Lawmakers want more budget info from governor
PIERRE — There is a saying in politics that information is power. The Legislature will be trying for more of both in the 2014 session that starts next week.
The Executive Board pre-filed two measures that would require the governor to submit his budget package earlier and to provide an updated 10-year financial plan with it each fall.
Lawmakers are also waiting to see results from three sets of financial inquiries involving the Governor’s Office of Economic Development.
One likely proposal will be an attempt at some form of legislative oversight for business-assistance programs such as Future Fund grants that have been solely in the governor’s control.
There could be other changes sought, such as requiring state financial records to be kept longer and perhaps permanently in digital form by the state auditor’s office, and giving the state attorney general more authority over the contracts and lawyers for state government agencies.
Currently, the attorney general doesn’t have direct oversight for the hiring of outside lawyers by state agencies.
There’s also no requirement that state contracts entered by state agencies are reviewed by the attorney general’s office.
Those situations came into public focus during the past few months in regard to activities by the Governor’s Office of Economic Development during the administration of the previous governor, Mike Rounds.
So far neither Gov. Dennis Daugaard nor any legislator has pre-filed bills that directly address those practices.
But the Legislature’s general mood appears assertive and determined. The legislation already filed by the Executive Board attempts to address lawmakers’ long-standing perspectives they are out-gunned on financial matters by the governor’s budget office.
Senate Bill 11 would require the governor’s Bureau of Finance and Management to consider the recommendations of the Legislative Planning Committee as part of a long-range financial plan that would be delivered annually to the Legislature.
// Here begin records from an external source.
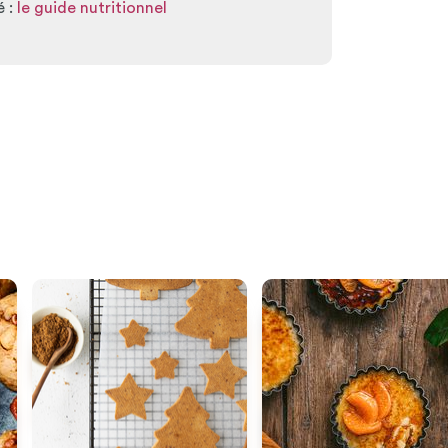
é :
le guide nutritionnel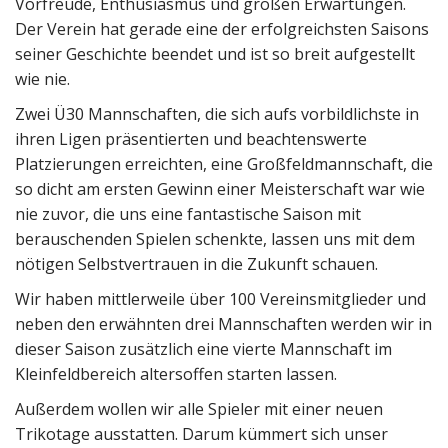
Vorfreude, Enthusiasmus und großen Erwartungen.
Der Verein hat gerade eine der erfolgreichsten Saisons
seiner Geschichte beendet und ist so breit aufgestellt
wie nie.
Zwei Ü30 Mannschaften, die sich aufs vorbildlichste in
ihren Ligen präsentierten und beachtenswerte
Platzierungen erreichten, eine Großfeldmannschaft, die
so dicht am ersten Gewinn einer Meisterschaft war wie
nie zuvor, die uns eine fantastische Saison mit
berauschenden Spielen schenkte, lassen uns mit dem
nötigen Selbstvertrauen in die Zukunft schauen.
Wir haben mittlerweile über 100 Vereinsmitglieder und
neben den erwähnten drei Mannschaften werden wir in
dieser Saison zusätzlich eine vierte Mannschaft im
Kleinfeldbereich altersoffen starten lassen.
Außerdem wollen wir alle Spieler mit einer neuen
Trikotage ausstatten. Darum kümmert sich unser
SB 11 says the plan “shall provide awareness of options, potential problems, and opportunities” and “contain all pertinent information for the next years” including at a minimum analysis of financial trends, assessments of problems or opportunities and actions to address them, and “a long-term approximation of revenues and expenditures that uses alternative economic, policy and planning assumptions.”
The measure carries the names of all 15 legislators, Republicans and Democrats alike, who are on the Executive Board.
All 15 of their names are on Senate Bill 10, which attempts to accelerate the budget creation process during the months prior to each regular legislative session.
Each office’s budget requests would be due to the Bureau of Finance and Management no later than Sept. 1 rather than the current practice of Oct. 15. BFM in turn would submit the requests including the explanatory material to the Legislative Research Council no later than Sept. 1 as well.
The governor’s budget recommendations to the Legislature also would be delivered some three weeks earlier under the plan.
Currently, the recommendations are due to legislators no later than the first Tuesday after the first Monday of December. The proposal calls for changing that deadline to the second Tuesday after the first Monday of November.
Those changes have strong consent within the legislative ranks. Lawmakers aren’t sure yet what to do about the reviews and audits of GOED’s finances and management practices dating from the Rounds era that are currently under way.
They were ordered in November by the agency’s current commissioner, Pat Costello, with the backing of Gov. Dennis Daugaard.
Costello contracted with two private accounting firms for parts of the work, but missing records have complicated several of the reviews and slowed progress.
He also contracted with the state Department of Legislative Audit, which is under control of the Legislature, to conduct a special multi-year look at the office including its vendors.
That report is expected to be delivered Jan. 24. Its contents likely will help guide the Legislature’s next moves.